WRITTEN EXERCISE - Copy every line of the listing below word for word, leaving each one unchanged.
------------------------------------------------
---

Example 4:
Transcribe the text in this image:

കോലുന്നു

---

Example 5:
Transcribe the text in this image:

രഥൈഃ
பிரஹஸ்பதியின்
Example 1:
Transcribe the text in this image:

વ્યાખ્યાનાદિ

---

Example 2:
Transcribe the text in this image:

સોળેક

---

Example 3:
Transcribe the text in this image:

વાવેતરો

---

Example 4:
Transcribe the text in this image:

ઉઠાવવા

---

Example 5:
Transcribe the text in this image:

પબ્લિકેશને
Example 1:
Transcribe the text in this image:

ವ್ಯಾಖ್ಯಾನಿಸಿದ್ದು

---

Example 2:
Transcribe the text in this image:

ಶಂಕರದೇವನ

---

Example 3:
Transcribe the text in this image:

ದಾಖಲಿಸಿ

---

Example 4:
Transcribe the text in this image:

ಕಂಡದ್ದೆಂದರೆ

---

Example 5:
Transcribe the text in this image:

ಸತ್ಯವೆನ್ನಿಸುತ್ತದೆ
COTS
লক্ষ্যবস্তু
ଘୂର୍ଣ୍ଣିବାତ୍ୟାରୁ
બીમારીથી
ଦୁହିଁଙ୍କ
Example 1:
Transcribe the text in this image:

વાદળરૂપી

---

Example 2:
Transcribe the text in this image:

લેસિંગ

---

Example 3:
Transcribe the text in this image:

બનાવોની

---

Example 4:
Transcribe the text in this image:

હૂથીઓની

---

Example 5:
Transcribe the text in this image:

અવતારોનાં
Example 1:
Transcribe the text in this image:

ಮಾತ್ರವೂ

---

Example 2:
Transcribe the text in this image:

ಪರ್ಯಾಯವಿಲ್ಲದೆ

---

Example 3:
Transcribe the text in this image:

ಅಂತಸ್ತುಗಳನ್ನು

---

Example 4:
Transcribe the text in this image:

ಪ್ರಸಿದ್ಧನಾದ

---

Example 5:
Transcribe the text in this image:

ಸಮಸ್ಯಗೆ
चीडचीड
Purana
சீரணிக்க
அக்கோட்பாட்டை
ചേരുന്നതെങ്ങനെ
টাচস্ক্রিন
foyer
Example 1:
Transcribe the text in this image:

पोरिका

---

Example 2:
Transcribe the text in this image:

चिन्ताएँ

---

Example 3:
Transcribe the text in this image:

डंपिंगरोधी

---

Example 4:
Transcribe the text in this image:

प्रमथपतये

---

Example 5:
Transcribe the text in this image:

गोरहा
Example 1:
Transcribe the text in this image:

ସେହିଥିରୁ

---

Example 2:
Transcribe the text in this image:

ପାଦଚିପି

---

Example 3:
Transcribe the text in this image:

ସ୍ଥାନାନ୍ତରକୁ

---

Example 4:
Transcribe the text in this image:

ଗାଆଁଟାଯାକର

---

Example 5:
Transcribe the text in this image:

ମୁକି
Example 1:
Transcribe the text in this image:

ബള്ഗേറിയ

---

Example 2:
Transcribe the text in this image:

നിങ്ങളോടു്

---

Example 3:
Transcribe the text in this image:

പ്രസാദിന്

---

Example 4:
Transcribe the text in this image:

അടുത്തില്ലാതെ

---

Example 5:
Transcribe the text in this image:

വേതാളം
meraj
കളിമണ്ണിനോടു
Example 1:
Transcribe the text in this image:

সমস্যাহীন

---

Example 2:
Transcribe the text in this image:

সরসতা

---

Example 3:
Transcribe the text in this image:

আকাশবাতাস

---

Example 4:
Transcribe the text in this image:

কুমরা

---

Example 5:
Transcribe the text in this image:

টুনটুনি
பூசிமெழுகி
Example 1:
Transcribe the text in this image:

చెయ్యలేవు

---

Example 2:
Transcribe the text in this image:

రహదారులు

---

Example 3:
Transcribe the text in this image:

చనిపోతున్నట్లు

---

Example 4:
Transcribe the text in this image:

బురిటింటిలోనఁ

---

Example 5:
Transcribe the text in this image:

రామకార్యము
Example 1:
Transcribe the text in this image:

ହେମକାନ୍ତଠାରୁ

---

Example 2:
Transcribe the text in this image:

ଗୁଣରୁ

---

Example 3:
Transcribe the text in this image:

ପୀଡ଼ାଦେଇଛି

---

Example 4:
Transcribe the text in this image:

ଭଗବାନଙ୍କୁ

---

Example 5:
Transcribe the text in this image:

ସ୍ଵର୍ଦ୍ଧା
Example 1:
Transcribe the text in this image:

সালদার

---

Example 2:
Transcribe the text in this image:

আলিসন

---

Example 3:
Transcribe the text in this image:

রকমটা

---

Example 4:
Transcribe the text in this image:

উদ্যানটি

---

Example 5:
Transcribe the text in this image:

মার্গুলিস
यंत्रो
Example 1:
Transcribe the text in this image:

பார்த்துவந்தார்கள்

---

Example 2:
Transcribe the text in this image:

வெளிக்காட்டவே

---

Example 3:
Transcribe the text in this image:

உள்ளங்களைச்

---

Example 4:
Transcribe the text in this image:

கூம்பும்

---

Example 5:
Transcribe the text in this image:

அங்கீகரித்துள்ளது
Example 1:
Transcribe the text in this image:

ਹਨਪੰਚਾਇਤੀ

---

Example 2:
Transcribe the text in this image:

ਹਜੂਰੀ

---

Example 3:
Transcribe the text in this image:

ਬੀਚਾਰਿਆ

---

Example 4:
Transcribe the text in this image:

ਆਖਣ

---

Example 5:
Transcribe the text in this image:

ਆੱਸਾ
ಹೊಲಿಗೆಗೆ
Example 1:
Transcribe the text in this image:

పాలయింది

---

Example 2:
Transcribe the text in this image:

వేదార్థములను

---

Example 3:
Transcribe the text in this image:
------------------------------------------------
RESPONSE TO THE EXERCISE -
---

Example 4:
Transcribe the text in this image:

കോലുന്നു

---

Example 5:
Transcribe the text in this image:

രഥൈഃ
பிரஹஸ்பதியின்
Example 1:
Transcribe the text in this image:

વ્યાખ્યાનાદિ

---

Example 2:
Transcribe the text in this image:

સોળેક

---

Example 3:
Transcribe the text in this image:

વાવેતરો

---

Example 4:
Transcribe the text in this image:

ઉઠાવવા

---

Example 5:
Transcribe the text in this image:

પબ્લિકેશને
Example 1:
Transcribe the text in this image:

ವ್ಯಾಖ್ಯಾನಿಸಿದ್ದು

---

Example 2:
Transcribe the text in this image:

ಶಂಕರದೇವನ

---

Example 3:
Transcribe the text in this image:

ದಾಖಲಿಸಿ

---

Example 4:
Transcribe the text in this image:

ಕಂಡದ್ದೆಂದರೆ

---

Example 5:
Transcribe the text in this image:

ಸತ್ಯವೆನ್ನಿಸುತ್ತದೆ
COTS
লক্ষ্যবস্তু
ଘୂର୍ଣ୍ଣିବାତ୍ୟାରୁ
બીમારીથી
ଦୁହିଁଙ୍କ
Example 1:
Transcribe the text in this image:

વાદળરૂપી

---

Example 2:
Transcribe the text in this image:

લેસિંગ

---

Example 3:
Transcribe the text in this image:

બનાવોની

---

Example 4:
Transcribe the text in this image:

હૂથીઓની

---

Example 5:
Transcribe the text in this image:

અવતારોનાં
Example 1:
Transcribe the text in this image:

ಮಾತ್ರವೂ

---

Example 2:
Transcribe the text in this image:

ಪರ್ಯಾಯವಿಲ್ಲದೆ

---

Example 3:
Transcribe the text in this image:

ಅಂತಸ್ತುಗಳನ್ನು

---

Example 4:
Transcribe the text in this image:

ಪ್ರಸಿದ್ಧನಾದ

---

Example 5:
Transcribe the text in this image:

ಸಮಸ್ಯಗೆ
चीडचीड
Purana
சீரணிக்க
அக்கோட்பாட்டை
ചേരുന്നതെങ്ങനെ
টাচস্ক্রিন
foyer
Example 1:
Transcribe the text in this image:

पोरिका

---

Example 2:
Transcribe the text in this image:

चिन्ताएँ

---

Example 3:
Transcribe the text in this image:

डंपिंगरोधी

---

Example 4:
Transcribe the text in this image:

प्रमथपतये

---

Example 5:
Transcribe the text in this image:

गोरहा
Example 1:
Transcribe the text in this image:

ସେହିଥିରୁ

---

Example 2:
Transcribe the text in this image:

ପାଦଚିପି

---

Example 3:
Transcribe the text in this image:

ସ୍ଥାନାନ୍ତରକୁ

---

Example 4:
Transcribe the text in this image:

ଗାଆଁଟାଯାକର

---

Example 5:
Transcribe the text in this image:

ମୁକି
Example 1:
Transcribe the text in this image:

ബള്ഗേറിയ

---

Example 2:
Transcribe the text in this image:

നിങ്ങളോടു്

---

Example 3:
Transcribe the text in this image:

പ്രസാദിന്

---

Example 4:
Transcribe the text in this image:

അടുത്തില്ലാതെ

---

Example 5:
Transcribe the text in this image:

വേതാളം
meraj
കളിമണ്ണിനോടു
Example 1:
Transcribe the text in this image:

সমস্যাহীন

---

Example 2:
Transcribe the text in this image:

সরসতা

---

Example 3:
Transcribe the text in this image:

আকাশবাতাস

---

Example 4:
Transcribe the text in this image:

কুমরা

---

Example 5:
Transcribe the text in this image:

টুনটুনি
பூசிமெழுகி
Example 1:
Transcribe the text in this image:

చెయ్యలేవు

---

Example 2:
Transcribe the text in this image:

రహదారులు

---

Example 3:
Transcribe the text in this image:

చనిపోతున్నట్లు

---

Example 4:
Transcribe the text in this image:

బురిటింటిలోనఁ

---

Example 5:
Transcribe the text in this image:

రామకార్యము
Example 1:
Transcribe the text in this image:

ହେମକାନ୍ତଠାରୁ

---

Example 2:
Transcribe the text in this image:

ଗୁଣରୁ

---

Example 3:
Transcribe the text in this image:

ପୀଡ଼ାଦେଇଛି

---

Example 4:
Transcribe the text in this image:

ଭଗବାନଙ୍କୁ

---

Example 5:
Transcribe the text in this image:

ସ୍ଵର୍ଦ୍ଧା
Example 1:
Transcribe the text in this image:

সালদার

---

Example 2:
Transcribe the text in this image:

আলিসন

---

Example 3:
Transcribe the text in this image:

রকমটা

---

Example 4:
Transcribe the text in this image:

উদ্যানটি

---

Example 5:
Transcribe the text in this image:

মার্গুলিস
यंत्रो
Example 1:
Transcribe the text in this image:

பார்த்துவந்தார்கள்

---

Example 2:
Transcribe the text in this image:

வெளிக்காட்டவே

---

Example 3:
Transcribe the text in this image:

உள்ளங்களைச்

---

Example 4:
Transcribe the text in this image:

கூம்பும்

---

Example 5:
Transcribe the text in this image:

அங்கீகரித்துள்ளது
Example 1:
Transcribe the text in this image:

ਹਨਪੰਚਾਇਤੀ

---

Example 2:
Transcribe the text in this image:

ਹਜੂਰੀ

---

Example 3:
Transcribe the text in this image:

ਬੀਚਾਰਿਆ

---

Example 4:
Transcribe the text in this image:

ਆਖਣ

---

Example 5:
Transcribe the text in this image:

ਆੱਸਾ
ಹೊಲಿಗೆಗೆ
Example 1:
Transcribe the text in this image:

పాలయింది

---

Example 2:
Transcribe the text in this image:

వేదార్థములను

---

Example 3:
Transcribe the text in this image:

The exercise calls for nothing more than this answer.